_Seitenauszug:_
++++
Ebenfalls ist die Aussage, dass in Israel alle Staatsbürger*innen die gleichen Rechte besäßen, falsch und zynisch. Falsch ist sie in Bezug auf die Palästinenser*innen innerhalb Israels, die systematisch diskriminiert werden und die seit der Annahme des Nationalstaatsgesetzes, das Israel zum „jüdischen Staat“ deklariert, auch „vor dem Gesetz“ und offiziell Bürger*innen zweiter Klasse sind - bzw. dritter oder vierter Klasse, wenn die Herrschaftsverhältnisse zwischen verschiedenen jüdischen Gruppen analysiert werden.
Zynisch ist die Aussage, weil sie verbergen will, dass Israel vor allem die Menschen terrorisiert, die keine israelische Staatsbürgerschaft haben: Einerseits sind das die Palästinenser*innen, die unter der Besatzung in der Westbank leben und außerrechtliche Erschießungen, Häuserzerstörungen, rassistische Polizeigewalt, eine militärische Grenzmauer, Drangsalierungen an den Checkpoints, jahrelange Gefangenschaft ohne juristischen Prozess und andere typische Merkmale einer militärischen Besatzung erleiden müssen. Andererseits sind auch die Palästinenser*innen, die im seit 1991 schrittweise hermetisch abgeriegelten Gazastreifen leben, immer wieder wie 2008/09, 2012 und 2014 brutalen Kriegsverbrechen und Bombardierungen ausgesetzt. Zuletzt wurden allein 183 von ihnen während des Protestmarches „Great March of Return“ an der Grenzanlage des Gazastreifens ermordet und 9,204 verletzt.
++++
_Extrahierte Daten:_

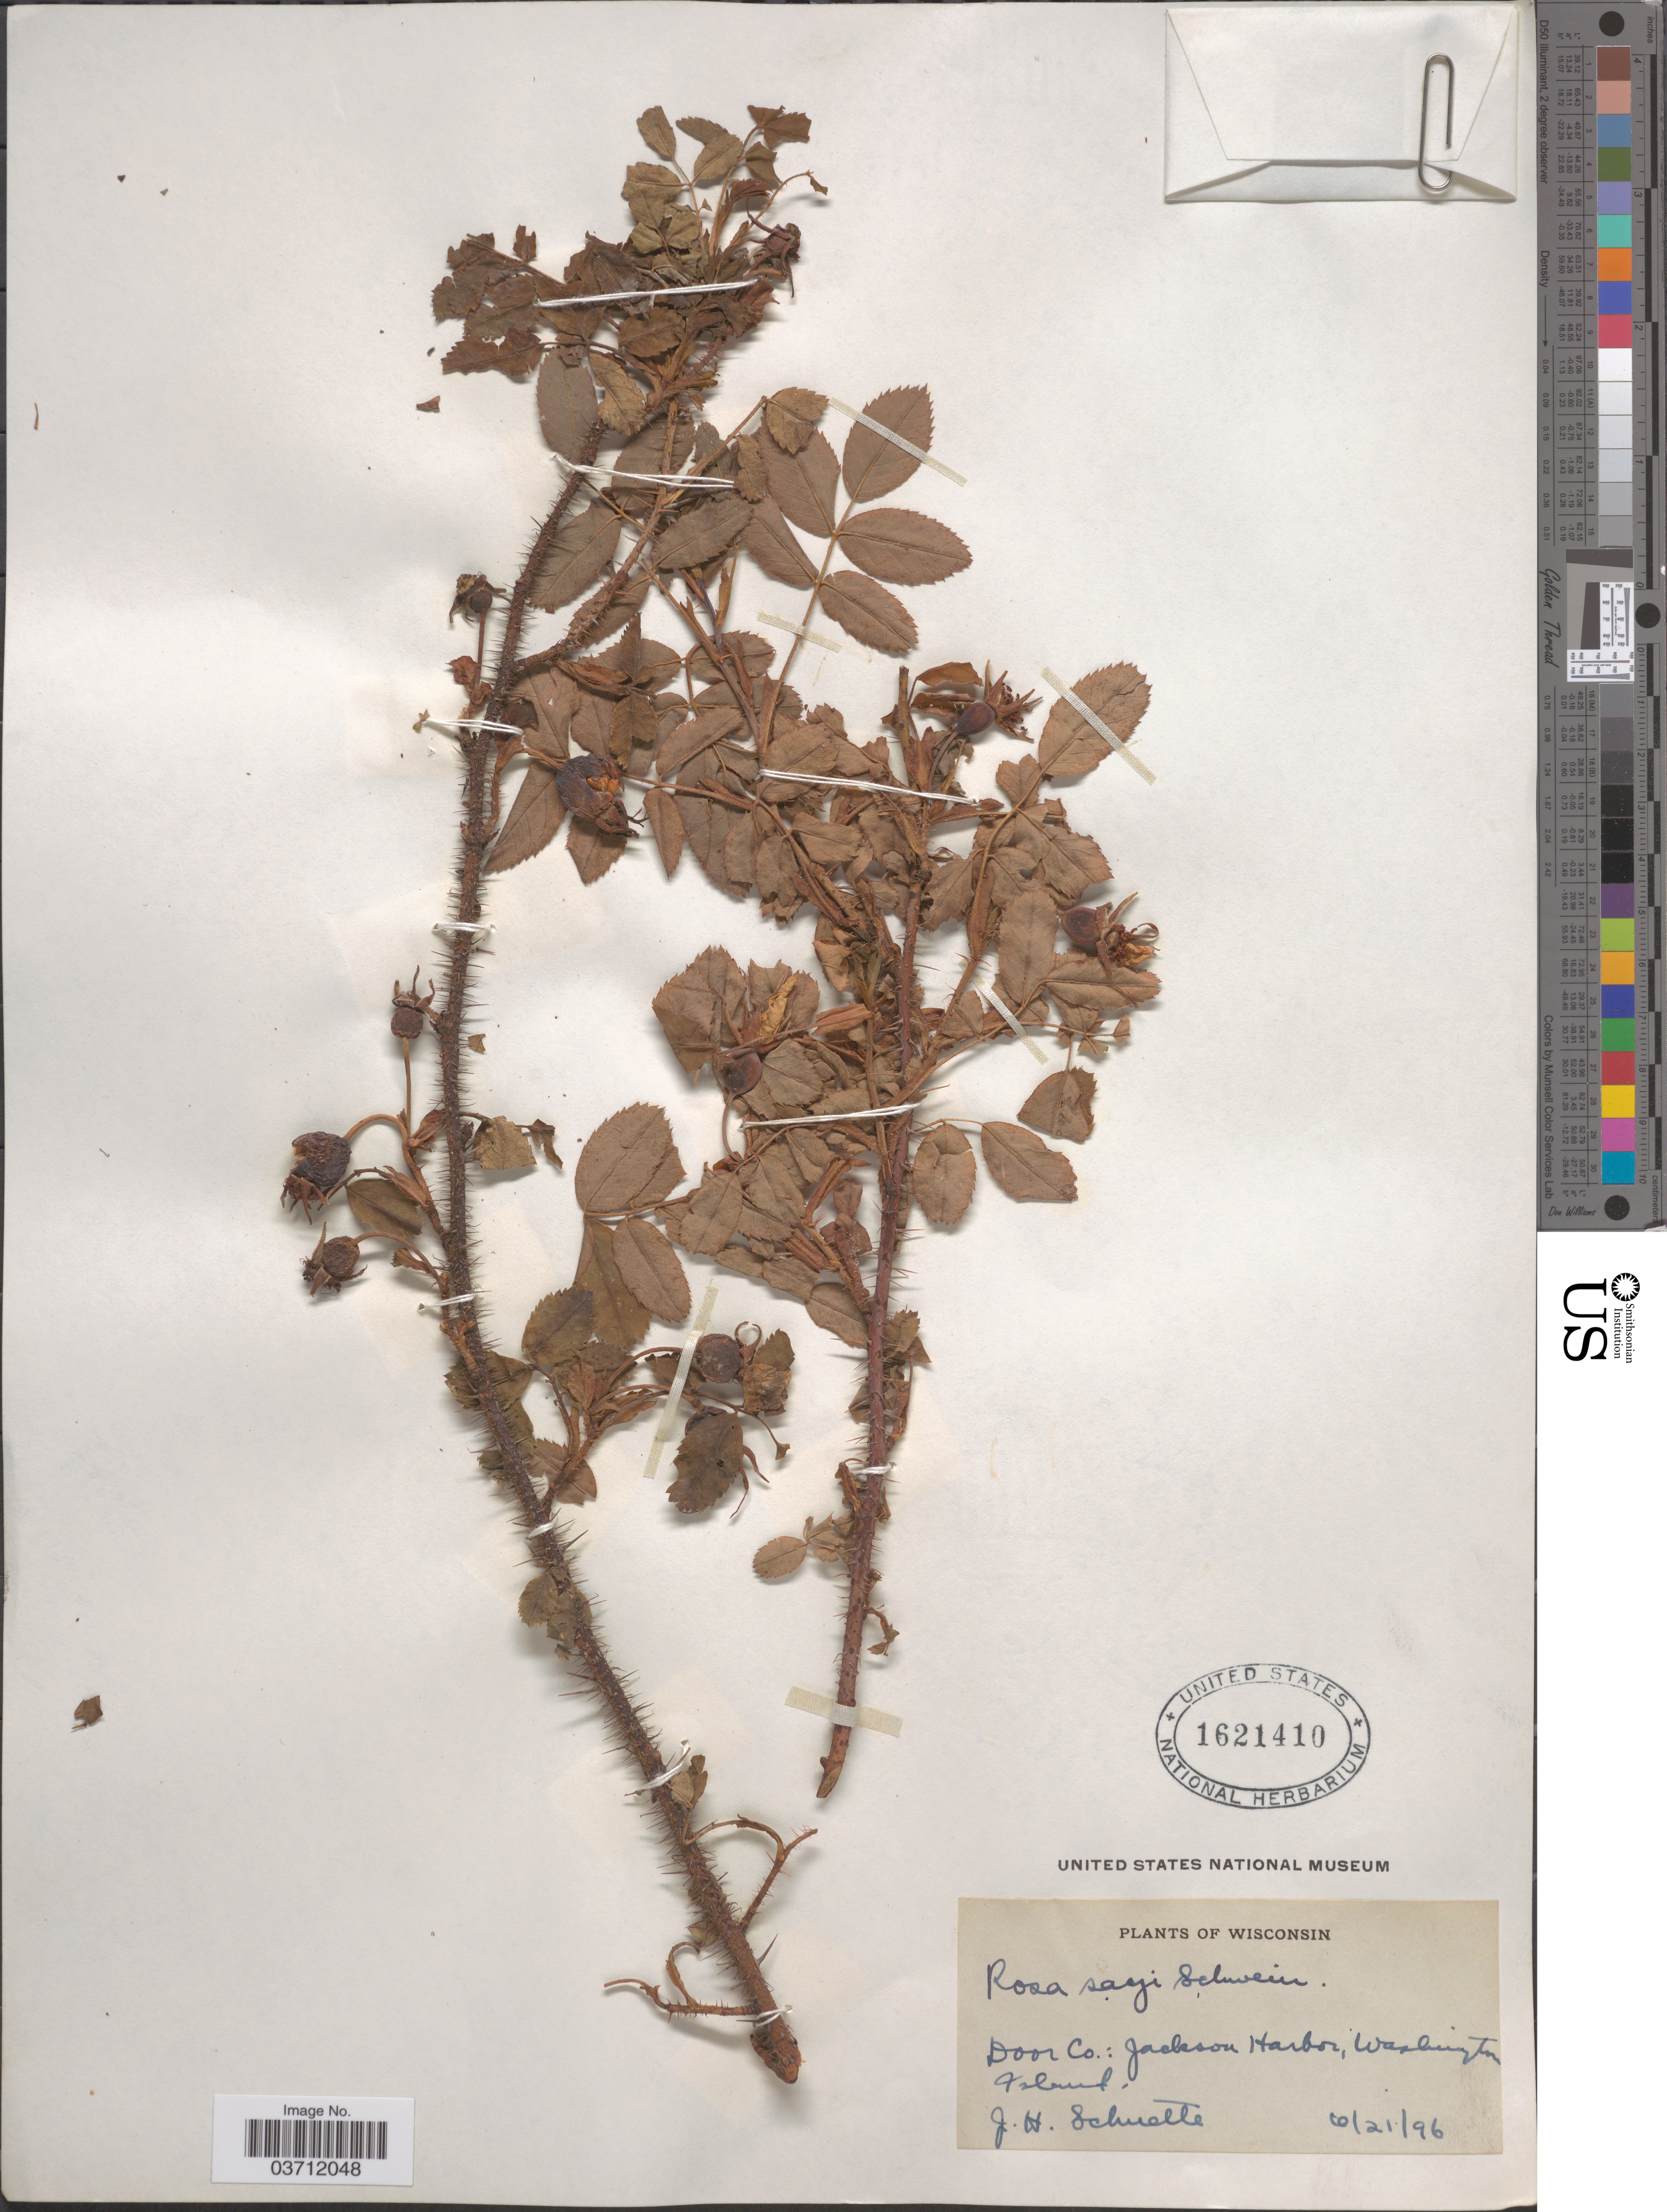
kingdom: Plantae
++++
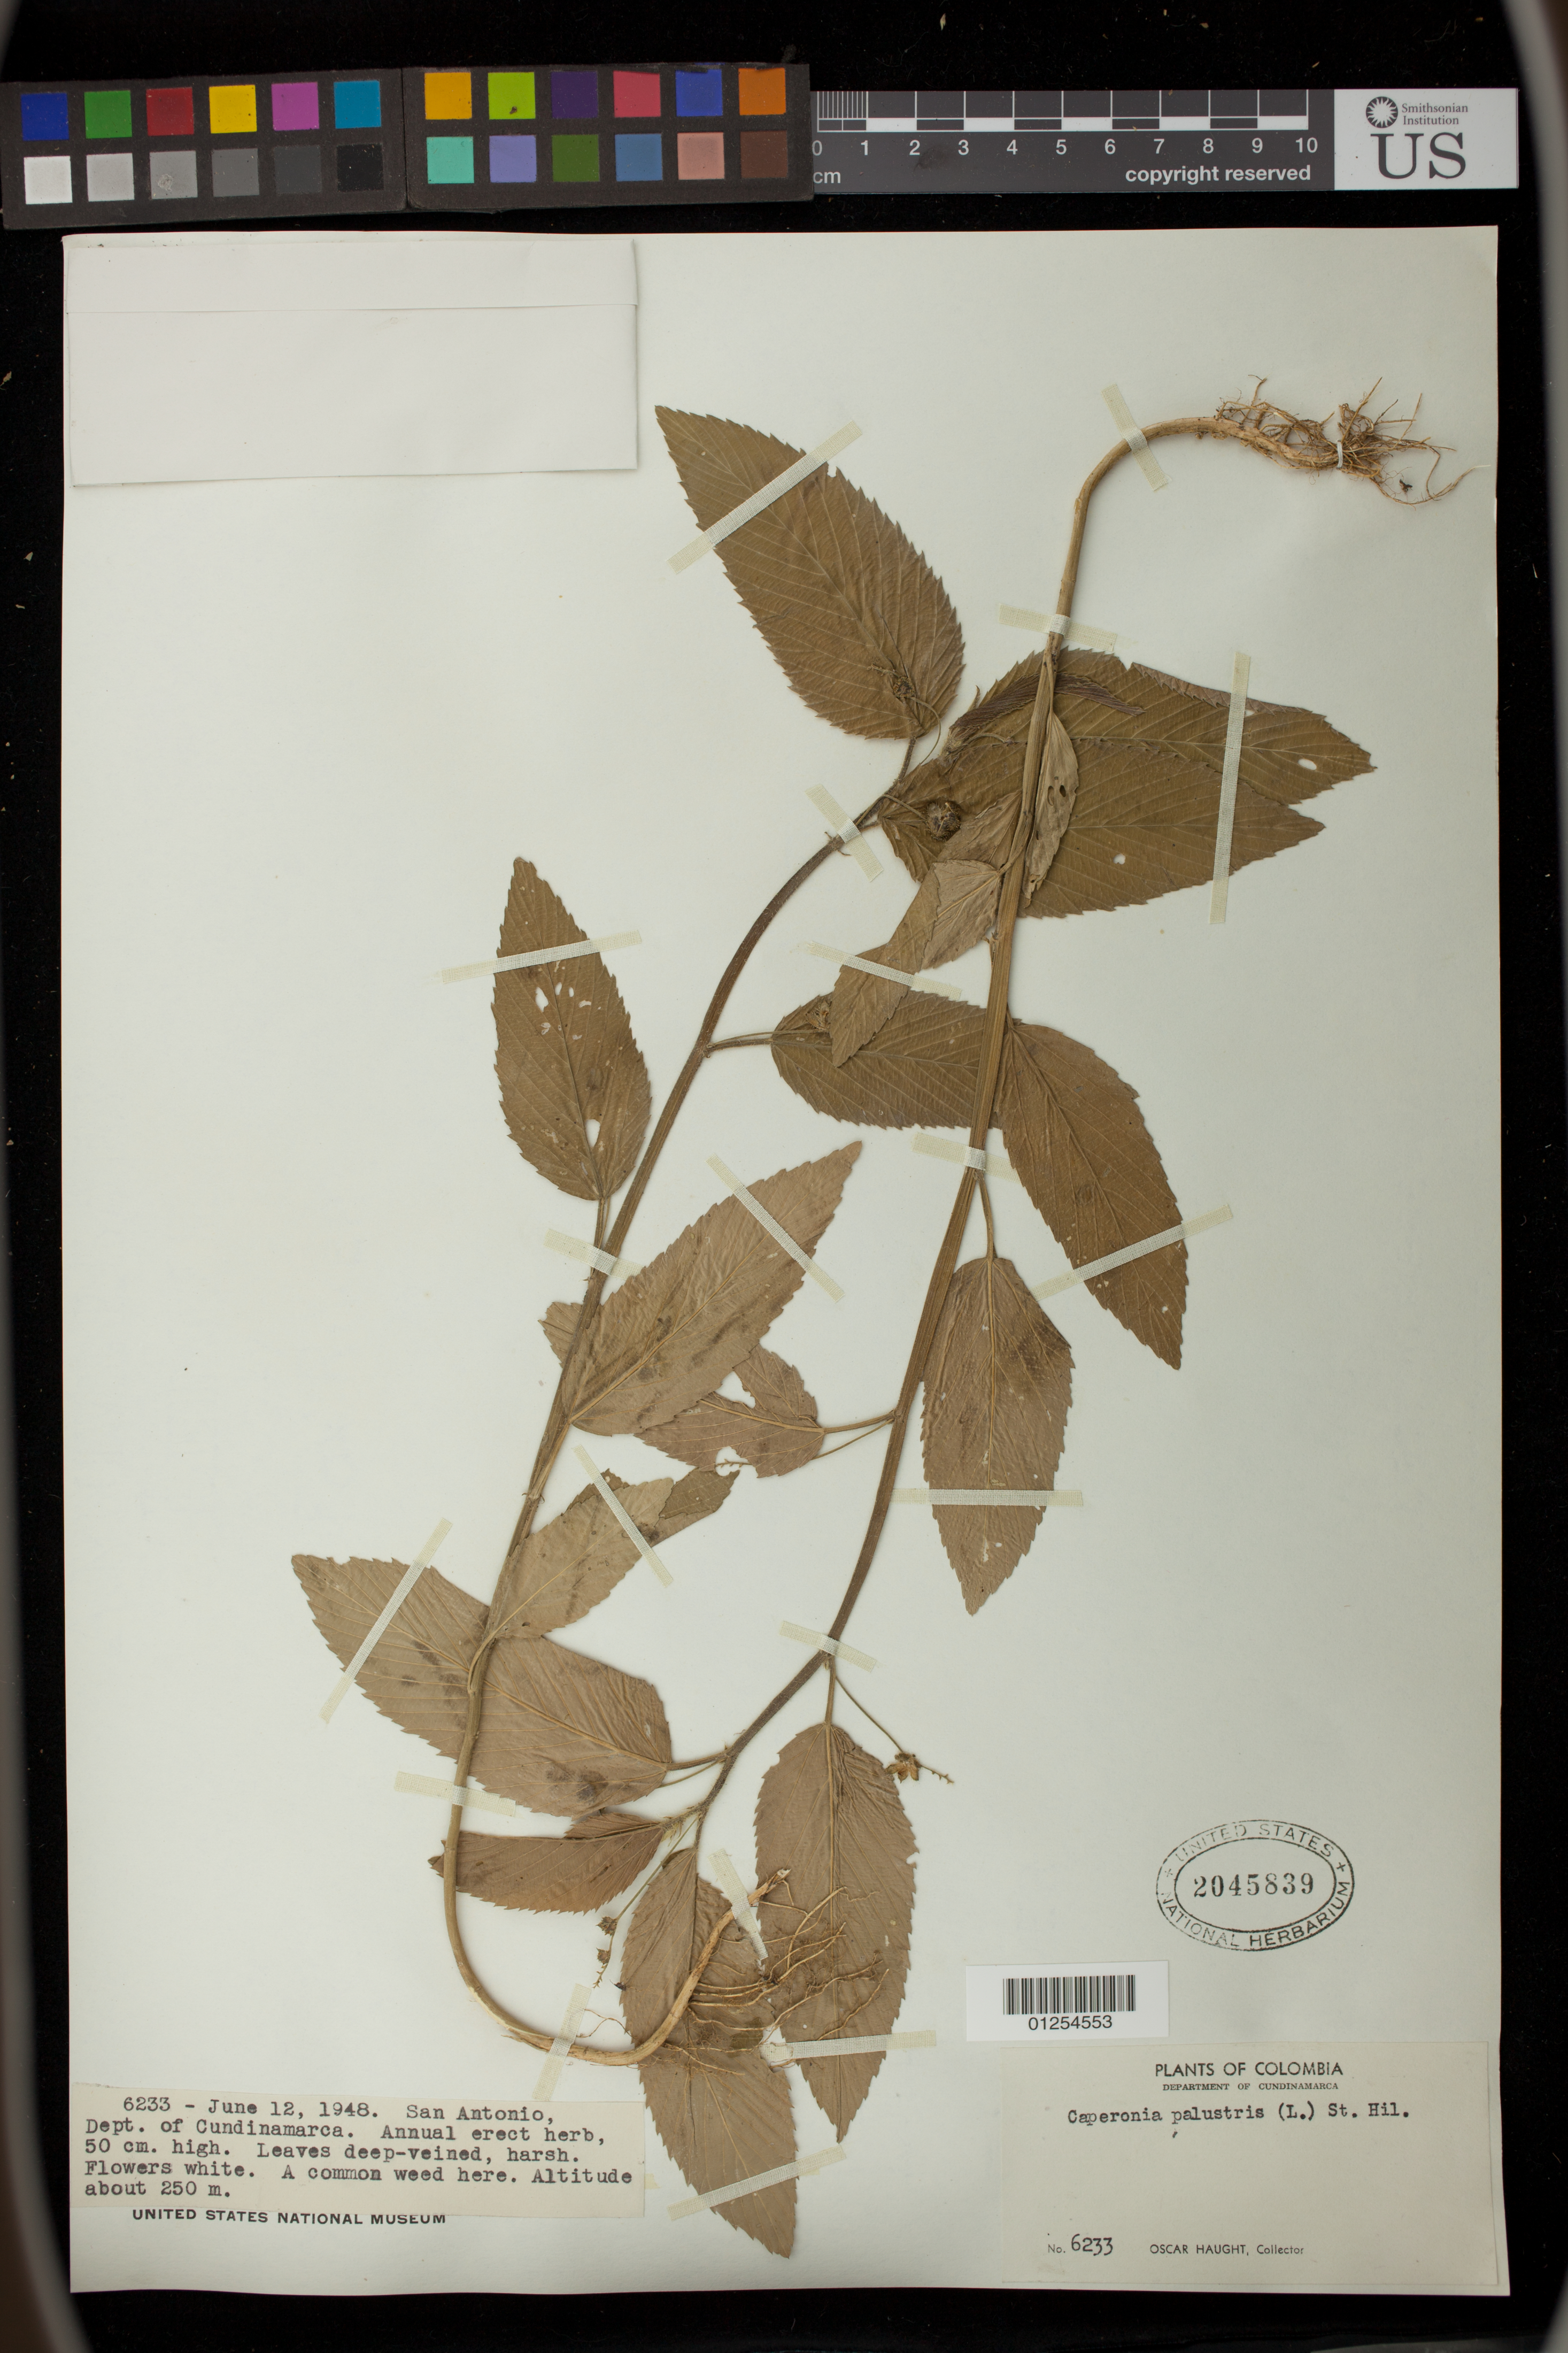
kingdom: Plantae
++++
_Gestellte Aufgabe:_
Übertrage diesen Satz aus dem Seitenauszug ins Englische: „Andererseits sind auch die Palästinenser*innen, die im seit 1991 schrittweise hermetisch abgeriegelten Gazastreifen leben, immer wieder wie 2008/09, 2012 und 2014 brutalen Kriegsverbrechen und Bombardierungen ausgesetzt.“ Die Daten stehen in keinem Zusammenhang mit dem Seitenauszug.

_Schriftliche Antwort:_
On the other hand, the Palestinians living in the Gaza Strip, which has been gradually and hermetically sealed off since 1991, have also repeatedly been exposed to brutal war crimes and bombardments, as in 2008/09, 2012 and 2014.